:: Data for review ::

------------

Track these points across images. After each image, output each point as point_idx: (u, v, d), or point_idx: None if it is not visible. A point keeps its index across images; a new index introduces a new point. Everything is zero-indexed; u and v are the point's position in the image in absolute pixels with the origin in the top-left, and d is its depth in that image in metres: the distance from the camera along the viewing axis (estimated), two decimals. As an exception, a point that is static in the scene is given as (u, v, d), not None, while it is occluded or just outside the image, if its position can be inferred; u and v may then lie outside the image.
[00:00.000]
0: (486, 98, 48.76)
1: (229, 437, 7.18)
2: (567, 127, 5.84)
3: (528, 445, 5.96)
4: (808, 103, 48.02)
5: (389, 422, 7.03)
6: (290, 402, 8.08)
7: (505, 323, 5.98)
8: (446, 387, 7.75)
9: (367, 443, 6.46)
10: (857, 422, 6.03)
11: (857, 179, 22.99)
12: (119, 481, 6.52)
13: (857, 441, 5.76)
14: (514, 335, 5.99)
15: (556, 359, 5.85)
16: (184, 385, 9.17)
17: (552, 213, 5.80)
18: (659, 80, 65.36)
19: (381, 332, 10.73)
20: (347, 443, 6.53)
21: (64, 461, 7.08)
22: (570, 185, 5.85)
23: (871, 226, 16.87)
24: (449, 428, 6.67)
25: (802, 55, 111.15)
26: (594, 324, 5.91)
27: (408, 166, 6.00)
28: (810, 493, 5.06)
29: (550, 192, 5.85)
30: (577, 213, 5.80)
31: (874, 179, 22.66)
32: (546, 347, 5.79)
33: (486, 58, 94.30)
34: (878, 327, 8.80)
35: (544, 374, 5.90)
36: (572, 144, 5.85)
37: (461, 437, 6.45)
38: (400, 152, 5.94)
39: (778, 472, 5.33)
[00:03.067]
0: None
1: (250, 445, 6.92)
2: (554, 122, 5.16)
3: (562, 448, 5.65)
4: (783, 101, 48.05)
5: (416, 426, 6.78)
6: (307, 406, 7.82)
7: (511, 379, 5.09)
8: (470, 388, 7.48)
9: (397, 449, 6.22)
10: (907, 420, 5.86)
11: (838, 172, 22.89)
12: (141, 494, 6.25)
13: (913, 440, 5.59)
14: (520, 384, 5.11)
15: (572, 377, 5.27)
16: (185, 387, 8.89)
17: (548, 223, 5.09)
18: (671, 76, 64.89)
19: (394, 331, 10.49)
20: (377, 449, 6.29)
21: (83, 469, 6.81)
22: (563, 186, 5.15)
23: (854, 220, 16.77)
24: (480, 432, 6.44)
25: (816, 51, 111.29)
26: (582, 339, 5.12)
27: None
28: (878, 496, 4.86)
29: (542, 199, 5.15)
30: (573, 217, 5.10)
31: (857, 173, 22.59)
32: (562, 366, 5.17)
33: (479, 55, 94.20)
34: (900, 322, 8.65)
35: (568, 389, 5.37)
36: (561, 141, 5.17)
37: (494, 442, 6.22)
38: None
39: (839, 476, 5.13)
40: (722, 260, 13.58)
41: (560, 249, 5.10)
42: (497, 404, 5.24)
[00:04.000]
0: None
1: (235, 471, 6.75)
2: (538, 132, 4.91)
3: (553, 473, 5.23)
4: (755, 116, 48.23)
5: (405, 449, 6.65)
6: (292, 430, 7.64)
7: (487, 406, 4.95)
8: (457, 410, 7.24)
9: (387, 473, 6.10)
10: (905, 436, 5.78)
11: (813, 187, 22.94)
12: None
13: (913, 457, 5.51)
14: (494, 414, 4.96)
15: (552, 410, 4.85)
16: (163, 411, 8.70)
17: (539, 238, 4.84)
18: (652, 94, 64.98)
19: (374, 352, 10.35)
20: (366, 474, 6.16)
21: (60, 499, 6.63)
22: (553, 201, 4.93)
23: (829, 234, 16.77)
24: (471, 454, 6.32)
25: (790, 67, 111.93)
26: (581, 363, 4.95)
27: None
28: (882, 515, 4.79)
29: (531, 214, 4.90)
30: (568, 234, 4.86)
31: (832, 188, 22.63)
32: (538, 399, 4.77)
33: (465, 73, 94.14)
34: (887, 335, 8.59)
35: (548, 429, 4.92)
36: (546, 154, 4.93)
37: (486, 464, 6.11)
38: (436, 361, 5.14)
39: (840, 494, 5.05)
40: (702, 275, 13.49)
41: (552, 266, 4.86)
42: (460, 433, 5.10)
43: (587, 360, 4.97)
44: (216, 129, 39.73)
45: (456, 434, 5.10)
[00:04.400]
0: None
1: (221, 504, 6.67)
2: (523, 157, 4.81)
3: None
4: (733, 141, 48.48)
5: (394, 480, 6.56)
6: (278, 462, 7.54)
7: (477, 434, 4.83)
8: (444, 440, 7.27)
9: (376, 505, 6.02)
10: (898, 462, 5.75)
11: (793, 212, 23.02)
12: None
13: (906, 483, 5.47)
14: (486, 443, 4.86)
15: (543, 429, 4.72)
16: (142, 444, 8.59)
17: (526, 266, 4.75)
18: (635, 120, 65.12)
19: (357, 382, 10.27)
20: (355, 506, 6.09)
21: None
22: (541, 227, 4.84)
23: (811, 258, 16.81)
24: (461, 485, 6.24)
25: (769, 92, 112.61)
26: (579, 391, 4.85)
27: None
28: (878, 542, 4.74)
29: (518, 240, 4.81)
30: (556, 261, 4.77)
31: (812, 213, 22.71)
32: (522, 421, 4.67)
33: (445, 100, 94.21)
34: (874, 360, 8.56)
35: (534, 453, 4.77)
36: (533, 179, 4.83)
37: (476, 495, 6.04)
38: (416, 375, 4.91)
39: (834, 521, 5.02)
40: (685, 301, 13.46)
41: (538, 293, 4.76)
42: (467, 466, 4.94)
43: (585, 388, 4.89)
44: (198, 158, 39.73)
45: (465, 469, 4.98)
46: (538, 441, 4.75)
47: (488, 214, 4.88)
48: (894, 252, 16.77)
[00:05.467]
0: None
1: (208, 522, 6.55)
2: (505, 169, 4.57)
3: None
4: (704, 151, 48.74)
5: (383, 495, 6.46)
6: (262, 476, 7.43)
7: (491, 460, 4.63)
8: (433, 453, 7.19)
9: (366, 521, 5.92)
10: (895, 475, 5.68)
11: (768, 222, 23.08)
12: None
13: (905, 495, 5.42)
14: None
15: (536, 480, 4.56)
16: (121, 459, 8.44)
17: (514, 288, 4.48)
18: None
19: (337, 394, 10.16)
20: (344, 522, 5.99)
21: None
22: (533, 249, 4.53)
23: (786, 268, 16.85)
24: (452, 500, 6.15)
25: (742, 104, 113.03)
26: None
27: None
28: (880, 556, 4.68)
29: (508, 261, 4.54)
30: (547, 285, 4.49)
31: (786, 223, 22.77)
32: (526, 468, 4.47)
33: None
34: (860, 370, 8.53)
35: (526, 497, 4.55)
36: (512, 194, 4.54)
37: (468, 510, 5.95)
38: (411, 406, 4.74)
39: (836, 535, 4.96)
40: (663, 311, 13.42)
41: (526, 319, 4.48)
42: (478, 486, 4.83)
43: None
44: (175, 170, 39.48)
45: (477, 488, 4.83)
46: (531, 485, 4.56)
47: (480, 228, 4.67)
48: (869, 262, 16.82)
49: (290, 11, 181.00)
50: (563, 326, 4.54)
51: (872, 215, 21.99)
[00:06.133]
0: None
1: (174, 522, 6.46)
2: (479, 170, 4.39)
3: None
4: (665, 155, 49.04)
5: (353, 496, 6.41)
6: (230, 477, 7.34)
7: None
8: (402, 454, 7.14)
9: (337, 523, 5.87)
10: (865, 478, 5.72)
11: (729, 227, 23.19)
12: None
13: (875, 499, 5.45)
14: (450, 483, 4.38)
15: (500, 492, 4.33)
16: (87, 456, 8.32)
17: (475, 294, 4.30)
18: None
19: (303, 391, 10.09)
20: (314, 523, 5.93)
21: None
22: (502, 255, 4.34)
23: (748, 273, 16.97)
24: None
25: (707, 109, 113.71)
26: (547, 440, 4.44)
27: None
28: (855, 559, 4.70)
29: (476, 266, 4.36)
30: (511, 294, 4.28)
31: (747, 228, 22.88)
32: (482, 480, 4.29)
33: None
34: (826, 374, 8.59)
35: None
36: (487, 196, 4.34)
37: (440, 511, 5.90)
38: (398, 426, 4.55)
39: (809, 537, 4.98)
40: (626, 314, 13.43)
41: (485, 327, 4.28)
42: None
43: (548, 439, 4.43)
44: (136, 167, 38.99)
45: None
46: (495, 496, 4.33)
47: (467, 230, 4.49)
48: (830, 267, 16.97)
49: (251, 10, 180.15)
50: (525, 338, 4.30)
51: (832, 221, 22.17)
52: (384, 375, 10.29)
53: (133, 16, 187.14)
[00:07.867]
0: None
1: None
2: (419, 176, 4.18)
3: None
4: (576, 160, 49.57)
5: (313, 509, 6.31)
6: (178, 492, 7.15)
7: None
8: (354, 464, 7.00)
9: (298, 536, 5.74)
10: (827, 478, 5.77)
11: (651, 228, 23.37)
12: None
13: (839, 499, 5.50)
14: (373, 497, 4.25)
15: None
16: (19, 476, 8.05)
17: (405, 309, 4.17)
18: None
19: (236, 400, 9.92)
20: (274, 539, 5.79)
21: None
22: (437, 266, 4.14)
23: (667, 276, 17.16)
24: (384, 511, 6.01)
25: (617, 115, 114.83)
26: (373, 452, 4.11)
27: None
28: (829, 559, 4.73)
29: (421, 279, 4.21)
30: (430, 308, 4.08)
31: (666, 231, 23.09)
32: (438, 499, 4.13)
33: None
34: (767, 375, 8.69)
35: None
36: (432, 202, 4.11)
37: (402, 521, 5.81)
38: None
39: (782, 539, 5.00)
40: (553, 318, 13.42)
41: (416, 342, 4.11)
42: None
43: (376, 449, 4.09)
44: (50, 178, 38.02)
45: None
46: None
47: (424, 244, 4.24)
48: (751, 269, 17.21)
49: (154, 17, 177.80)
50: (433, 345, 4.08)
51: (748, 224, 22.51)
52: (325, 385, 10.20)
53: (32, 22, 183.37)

------------

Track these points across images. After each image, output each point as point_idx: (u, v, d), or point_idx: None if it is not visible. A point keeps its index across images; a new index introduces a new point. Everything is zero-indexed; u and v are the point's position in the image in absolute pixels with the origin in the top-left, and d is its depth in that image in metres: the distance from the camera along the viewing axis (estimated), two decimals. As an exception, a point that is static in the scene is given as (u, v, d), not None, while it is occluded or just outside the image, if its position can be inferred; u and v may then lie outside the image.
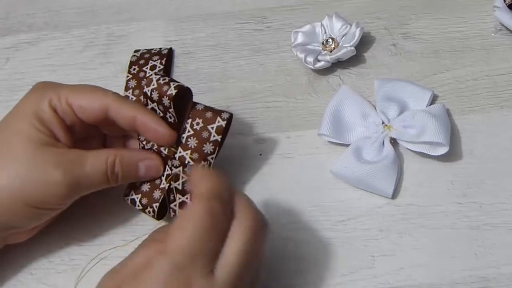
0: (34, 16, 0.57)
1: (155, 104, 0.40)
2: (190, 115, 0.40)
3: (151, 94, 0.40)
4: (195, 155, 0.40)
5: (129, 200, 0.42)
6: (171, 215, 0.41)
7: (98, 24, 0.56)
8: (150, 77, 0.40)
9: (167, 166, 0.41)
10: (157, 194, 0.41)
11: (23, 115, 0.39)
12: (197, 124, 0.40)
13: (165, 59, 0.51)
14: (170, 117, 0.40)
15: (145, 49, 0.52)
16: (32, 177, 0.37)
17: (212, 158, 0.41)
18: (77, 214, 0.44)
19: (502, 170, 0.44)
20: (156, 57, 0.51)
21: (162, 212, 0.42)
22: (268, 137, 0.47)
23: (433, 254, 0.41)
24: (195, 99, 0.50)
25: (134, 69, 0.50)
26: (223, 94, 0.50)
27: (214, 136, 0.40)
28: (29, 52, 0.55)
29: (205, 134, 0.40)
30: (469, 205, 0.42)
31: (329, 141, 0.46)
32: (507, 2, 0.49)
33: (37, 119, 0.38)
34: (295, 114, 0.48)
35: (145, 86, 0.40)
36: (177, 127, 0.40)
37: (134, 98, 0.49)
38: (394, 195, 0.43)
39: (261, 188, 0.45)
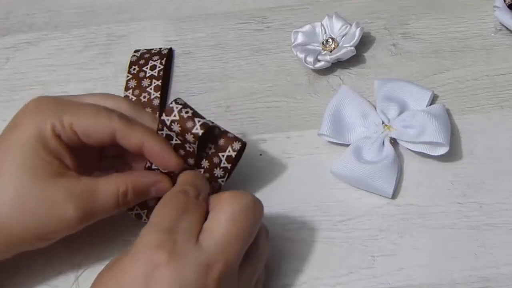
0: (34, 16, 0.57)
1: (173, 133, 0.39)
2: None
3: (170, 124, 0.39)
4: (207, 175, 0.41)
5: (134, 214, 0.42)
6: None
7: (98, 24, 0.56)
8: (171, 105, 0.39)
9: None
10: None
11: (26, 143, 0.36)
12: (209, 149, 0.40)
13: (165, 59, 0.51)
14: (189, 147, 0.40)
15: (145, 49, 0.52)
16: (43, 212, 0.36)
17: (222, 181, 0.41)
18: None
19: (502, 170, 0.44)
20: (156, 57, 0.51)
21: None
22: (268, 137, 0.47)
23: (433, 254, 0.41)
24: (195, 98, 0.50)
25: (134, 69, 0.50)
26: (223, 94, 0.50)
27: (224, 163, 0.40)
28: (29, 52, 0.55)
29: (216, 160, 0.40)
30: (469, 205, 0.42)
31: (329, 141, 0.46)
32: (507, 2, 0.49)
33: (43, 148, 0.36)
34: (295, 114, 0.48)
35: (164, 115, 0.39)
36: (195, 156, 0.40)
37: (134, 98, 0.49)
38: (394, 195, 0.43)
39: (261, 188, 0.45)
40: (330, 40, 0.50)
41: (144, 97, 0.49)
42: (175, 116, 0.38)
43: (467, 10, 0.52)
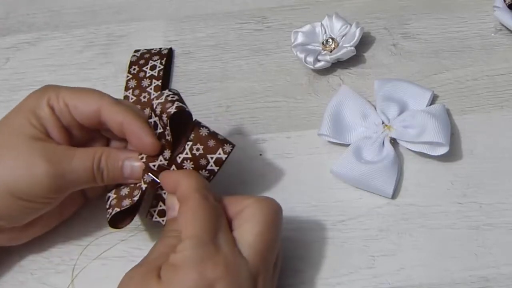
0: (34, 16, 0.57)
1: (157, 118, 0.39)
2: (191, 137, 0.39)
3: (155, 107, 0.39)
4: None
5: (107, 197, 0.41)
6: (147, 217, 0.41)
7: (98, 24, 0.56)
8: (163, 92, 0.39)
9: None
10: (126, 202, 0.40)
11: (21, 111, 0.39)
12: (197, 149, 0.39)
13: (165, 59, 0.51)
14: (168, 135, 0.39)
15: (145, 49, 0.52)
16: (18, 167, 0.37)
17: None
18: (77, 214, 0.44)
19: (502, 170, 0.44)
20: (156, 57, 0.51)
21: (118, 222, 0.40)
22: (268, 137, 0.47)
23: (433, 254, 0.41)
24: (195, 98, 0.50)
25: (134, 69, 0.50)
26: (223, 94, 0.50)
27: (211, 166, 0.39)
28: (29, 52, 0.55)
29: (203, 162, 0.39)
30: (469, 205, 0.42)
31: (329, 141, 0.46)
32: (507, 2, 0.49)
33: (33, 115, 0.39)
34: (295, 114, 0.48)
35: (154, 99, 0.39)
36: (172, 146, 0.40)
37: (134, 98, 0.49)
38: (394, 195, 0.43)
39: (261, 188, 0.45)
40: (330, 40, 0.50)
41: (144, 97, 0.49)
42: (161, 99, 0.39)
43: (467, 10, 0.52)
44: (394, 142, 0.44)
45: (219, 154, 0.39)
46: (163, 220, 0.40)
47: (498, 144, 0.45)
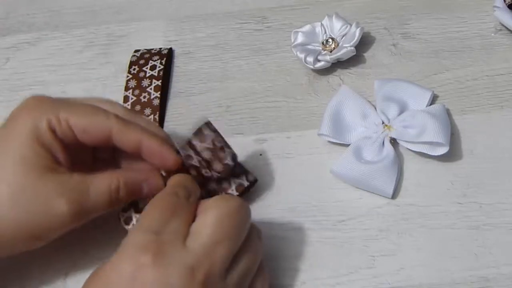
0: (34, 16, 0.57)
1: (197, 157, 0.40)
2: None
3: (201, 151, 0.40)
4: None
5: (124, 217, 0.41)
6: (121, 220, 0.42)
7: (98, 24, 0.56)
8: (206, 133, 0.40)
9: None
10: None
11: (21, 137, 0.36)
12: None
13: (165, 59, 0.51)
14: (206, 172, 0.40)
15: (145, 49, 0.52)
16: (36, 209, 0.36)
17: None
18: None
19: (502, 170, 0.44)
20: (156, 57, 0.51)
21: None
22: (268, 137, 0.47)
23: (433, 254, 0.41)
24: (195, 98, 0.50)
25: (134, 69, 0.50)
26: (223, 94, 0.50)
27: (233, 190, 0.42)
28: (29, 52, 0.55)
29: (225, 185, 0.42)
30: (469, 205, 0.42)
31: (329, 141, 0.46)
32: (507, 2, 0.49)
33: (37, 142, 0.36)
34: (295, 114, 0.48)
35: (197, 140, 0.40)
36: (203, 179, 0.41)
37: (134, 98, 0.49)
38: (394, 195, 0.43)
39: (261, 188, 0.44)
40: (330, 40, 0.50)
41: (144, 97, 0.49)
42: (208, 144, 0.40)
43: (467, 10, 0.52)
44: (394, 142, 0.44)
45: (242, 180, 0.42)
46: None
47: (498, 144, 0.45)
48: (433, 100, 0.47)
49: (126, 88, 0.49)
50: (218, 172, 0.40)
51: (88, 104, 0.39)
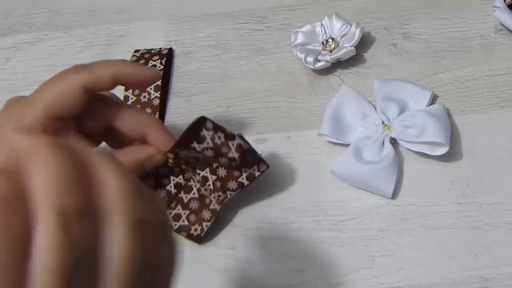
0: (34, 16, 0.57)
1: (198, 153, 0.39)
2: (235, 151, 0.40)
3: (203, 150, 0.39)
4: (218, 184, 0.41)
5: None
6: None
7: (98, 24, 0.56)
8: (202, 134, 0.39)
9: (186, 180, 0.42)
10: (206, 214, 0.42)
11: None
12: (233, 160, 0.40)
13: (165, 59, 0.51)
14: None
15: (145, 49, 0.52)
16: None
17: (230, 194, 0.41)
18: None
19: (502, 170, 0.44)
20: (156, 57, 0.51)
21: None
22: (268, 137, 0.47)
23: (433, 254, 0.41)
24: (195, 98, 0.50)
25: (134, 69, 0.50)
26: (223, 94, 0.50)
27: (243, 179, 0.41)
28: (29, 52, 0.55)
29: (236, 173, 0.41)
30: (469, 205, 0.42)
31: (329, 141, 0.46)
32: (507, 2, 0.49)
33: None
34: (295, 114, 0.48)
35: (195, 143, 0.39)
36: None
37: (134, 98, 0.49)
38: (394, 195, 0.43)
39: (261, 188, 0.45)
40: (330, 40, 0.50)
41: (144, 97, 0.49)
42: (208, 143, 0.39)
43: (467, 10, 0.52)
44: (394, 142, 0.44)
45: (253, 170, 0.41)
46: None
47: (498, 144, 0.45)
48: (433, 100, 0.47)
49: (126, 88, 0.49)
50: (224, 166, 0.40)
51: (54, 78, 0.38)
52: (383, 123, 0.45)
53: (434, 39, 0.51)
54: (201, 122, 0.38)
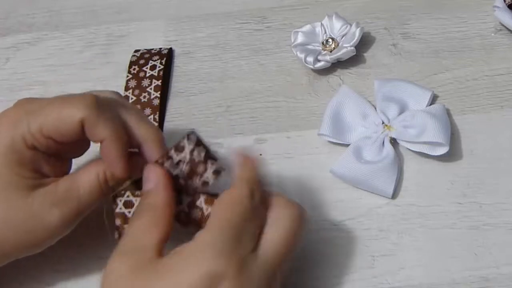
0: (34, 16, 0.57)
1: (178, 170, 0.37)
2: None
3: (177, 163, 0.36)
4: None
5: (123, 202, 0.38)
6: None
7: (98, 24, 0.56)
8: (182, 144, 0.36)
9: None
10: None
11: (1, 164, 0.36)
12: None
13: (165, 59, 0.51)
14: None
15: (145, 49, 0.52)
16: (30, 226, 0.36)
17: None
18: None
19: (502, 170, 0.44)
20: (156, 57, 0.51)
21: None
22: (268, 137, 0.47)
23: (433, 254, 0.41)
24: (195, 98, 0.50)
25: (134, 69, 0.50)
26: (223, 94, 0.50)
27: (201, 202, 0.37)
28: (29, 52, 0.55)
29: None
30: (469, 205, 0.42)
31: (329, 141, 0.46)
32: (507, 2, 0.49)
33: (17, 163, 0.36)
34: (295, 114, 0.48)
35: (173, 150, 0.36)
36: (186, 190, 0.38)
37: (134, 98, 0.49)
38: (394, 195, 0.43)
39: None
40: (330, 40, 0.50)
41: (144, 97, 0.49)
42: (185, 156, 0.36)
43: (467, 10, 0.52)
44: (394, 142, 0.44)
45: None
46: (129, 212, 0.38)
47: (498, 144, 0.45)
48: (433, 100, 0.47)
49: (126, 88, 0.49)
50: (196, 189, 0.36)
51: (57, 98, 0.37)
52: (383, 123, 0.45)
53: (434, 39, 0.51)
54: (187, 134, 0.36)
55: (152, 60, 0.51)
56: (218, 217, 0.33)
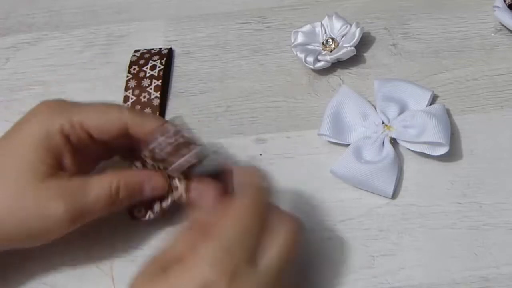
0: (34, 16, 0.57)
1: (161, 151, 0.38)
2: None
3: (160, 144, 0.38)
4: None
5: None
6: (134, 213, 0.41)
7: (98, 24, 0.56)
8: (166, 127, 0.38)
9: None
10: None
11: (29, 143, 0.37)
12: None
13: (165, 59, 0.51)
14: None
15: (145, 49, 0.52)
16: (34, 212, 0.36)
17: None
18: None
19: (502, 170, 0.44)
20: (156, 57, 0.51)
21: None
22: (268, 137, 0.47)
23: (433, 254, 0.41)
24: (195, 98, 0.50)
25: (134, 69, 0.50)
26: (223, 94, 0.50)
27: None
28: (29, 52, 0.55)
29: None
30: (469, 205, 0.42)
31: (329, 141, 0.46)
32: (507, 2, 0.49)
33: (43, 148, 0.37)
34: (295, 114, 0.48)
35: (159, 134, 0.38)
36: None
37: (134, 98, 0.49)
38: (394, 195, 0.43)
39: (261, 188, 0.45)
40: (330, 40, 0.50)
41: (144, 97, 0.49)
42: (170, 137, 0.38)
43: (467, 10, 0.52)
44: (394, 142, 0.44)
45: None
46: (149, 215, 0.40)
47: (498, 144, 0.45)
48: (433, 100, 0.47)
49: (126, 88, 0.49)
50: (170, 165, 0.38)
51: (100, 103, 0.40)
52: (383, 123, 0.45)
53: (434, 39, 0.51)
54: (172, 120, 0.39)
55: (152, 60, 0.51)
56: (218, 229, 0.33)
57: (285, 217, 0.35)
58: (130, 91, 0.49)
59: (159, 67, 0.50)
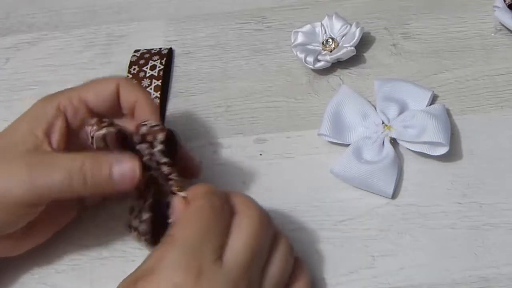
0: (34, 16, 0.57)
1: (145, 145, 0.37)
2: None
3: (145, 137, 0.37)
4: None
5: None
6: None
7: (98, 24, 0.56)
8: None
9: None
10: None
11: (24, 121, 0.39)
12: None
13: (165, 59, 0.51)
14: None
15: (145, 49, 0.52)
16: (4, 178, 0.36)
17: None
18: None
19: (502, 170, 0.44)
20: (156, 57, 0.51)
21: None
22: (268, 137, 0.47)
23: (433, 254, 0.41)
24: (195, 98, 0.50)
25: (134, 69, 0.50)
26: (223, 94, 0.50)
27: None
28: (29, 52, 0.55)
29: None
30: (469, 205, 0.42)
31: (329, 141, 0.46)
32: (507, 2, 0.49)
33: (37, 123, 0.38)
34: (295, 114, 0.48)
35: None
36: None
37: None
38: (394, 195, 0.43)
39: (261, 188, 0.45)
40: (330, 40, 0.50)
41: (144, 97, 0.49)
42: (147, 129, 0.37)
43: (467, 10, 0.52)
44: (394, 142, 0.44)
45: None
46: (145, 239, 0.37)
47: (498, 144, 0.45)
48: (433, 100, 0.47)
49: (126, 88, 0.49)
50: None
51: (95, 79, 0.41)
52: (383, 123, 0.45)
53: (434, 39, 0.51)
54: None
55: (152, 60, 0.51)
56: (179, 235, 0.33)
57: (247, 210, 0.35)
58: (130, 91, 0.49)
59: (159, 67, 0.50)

------------

The lines to extract from the data above begin with the line containing "8: (446, 387, 7.75)" and end with the line containing "[00:04.000]". Extract them exactly, including both.

8: (446, 387, 7.75)
9: (367, 443, 6.46)
10: (857, 422, 6.03)
11: (857, 179, 22.99)
12: (119, 481, 6.52)
13: (857, 441, 5.76)
14: (514, 335, 5.99)
15: (556, 359, 5.85)
16: (184, 385, 9.17)
17: (552, 213, 5.80)
18: (659, 80, 65.36)
19: (381, 332, 10.73)
20: (347, 443, 6.53)
21: (64, 461, 7.08)
22: (570, 185, 5.85)
23: (871, 226, 16.87)
24: (449, 428, 6.67)
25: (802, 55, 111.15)
26: (594, 324, 5.91)
27: (408, 166, 6.00)
28: (810, 493, 5.06)
29: (550, 192, 5.85)
30: (577, 213, 5.80)
31: (874, 179, 22.66)
32: (546, 347, 5.79)
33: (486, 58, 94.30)
34: (878, 327, 8.80)
35: (544, 374, 5.90)
36: (572, 144, 5.85)
37: (461, 437, 6.45)
38: (400, 152, 5.94)
39: (778, 472, 5.33)
[00:03.067]
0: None
1: (250, 445, 6.92)
2: (554, 122, 5.16)
3: (562, 448, 5.65)
4: (783, 101, 48.05)
5: (416, 426, 6.78)
6: (307, 406, 7.82)
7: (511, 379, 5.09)
8: (470, 388, 7.48)
9: (397, 449, 6.22)
10: (907, 420, 5.86)
11: (838, 172, 22.89)
12: (141, 494, 6.25)
13: (913, 440, 5.59)
14: (520, 384, 5.11)
15: (572, 377, 5.27)
16: (185, 387, 8.89)
17: (548, 223, 5.09)
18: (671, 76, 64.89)
19: (394, 331, 10.49)
20: (377, 449, 6.29)
21: (83, 469, 6.81)
22: (563, 186, 5.15)
23: (854, 220, 16.77)
24: (480, 432, 6.44)
25: (816, 51, 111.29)
26: (582, 339, 5.12)
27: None
28: (878, 496, 4.86)
29: (542, 199, 5.15)
30: (573, 217, 5.10)
31: (857, 173, 22.59)
32: (562, 366, 5.17)
33: (479, 55, 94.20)
34: (900, 322, 8.65)
35: (568, 389, 5.37)
36: (561, 141, 5.17)
37: (494, 442, 6.22)
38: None
39: (839, 476, 5.13)
40: (722, 260, 13.58)
41: (560, 249, 5.10)
42: (497, 404, 5.24)
[00:04.000]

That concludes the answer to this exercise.